The day clearly illustrated why diners have to book well in advance to reserve a space in this dinners-only restaurant (which is only open five days a week, Tuesdays to Saturdays).

In the words of Engelbrecht: “No expense has been spared for the experience.” And chances are that, when you visit, you won’t be sparing any expense either…

Coenie Snyman wins Diners Club Winemaker of the Year for 2009.

Coenie Snyman walked away with the coveted prize of Diners Club Winemaker of the Year for 2009. The awards ceremony was held at The One & Only Hotel in Cape Town on Thursday 5 November. The award was given for the Rust en Vrede Cabernet Sauvignon 2007.

RUST EN VREDE’S UNIQUE ACHIEVEMENT

Rust en Vrede Wine Estate and Restaurant have achieved an unprecedented Top 100 Wine and Top 100 Restaurant in the world award. In 2000 Rust en Vrede was named for the first time as one of the Top 100 wines in the world. Subsequently, our wine achieved this a further three times; more than any other South African wine. During 2006 and the greater part of 2007 we renovated and restored the original cellar to its former glory. This building dates back to 1782 and carries National Monument status. In November 2007 we opened Rust en Vrede Restaurant with chef David Higgs at the helm. When David and I teamed up we both knew from the outset exactly what we wanted to create and achieve. Being named as one of the World’s Top 100 Restaurants, and accomplishing this within fifteen months of first opening our doors is an endorsement of David’s vision, and bears testament to both his and his teams’ culinary ability and meticulous attention to detail. Our research included visits to some of the world’s finest restaurants and equipped ourselves by ascertaining how things are done in Europe and North America.

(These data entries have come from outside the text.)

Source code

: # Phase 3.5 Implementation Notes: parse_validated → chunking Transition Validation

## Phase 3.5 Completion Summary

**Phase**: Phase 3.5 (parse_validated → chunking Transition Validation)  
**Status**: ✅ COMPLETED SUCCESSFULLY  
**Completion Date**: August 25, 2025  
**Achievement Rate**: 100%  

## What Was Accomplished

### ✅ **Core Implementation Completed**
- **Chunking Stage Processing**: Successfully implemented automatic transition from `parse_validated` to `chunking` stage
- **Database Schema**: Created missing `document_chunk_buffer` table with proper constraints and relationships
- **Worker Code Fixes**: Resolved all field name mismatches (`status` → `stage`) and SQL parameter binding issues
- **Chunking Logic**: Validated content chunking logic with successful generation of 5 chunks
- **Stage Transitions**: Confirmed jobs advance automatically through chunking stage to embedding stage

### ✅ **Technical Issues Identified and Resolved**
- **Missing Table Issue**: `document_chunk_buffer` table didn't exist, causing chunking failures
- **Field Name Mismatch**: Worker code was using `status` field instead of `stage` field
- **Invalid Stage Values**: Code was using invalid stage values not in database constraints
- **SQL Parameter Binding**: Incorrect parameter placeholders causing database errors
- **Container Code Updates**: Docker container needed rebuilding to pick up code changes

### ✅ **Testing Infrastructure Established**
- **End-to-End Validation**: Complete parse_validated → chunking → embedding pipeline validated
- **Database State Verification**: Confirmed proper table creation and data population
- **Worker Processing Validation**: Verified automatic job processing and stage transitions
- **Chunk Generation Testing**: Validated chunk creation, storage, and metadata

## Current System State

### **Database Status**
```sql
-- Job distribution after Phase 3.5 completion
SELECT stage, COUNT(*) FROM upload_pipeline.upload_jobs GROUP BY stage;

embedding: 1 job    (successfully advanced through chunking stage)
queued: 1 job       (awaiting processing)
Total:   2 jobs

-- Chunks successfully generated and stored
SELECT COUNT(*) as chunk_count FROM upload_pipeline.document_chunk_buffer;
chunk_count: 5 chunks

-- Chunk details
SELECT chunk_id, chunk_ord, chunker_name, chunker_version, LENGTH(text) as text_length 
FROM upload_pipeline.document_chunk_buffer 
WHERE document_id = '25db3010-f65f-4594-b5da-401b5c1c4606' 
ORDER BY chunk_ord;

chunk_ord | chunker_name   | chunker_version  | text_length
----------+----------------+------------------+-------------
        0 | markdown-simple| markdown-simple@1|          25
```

To me, Rust en Vrede is very special; it being the place where I grew up and still live today. Accolades such as these are not achieved without sacrifice, determination and commitment. Over decades many people have contributed to our success: most notably my parents and family, Kevin Arnold (winemaker, 1986 -  1997), Louis Strydom (winemaker, 1998 - 2004, and today heads up production at Engelbrecht Els Wines), Coenie Snyman (winemaker, 2006 - present), and of course David Higgs. I thank my colleagues who have always been willing to go the extra mile and I thank our patrons without whom this remarkable feat and achievement would not have been possible.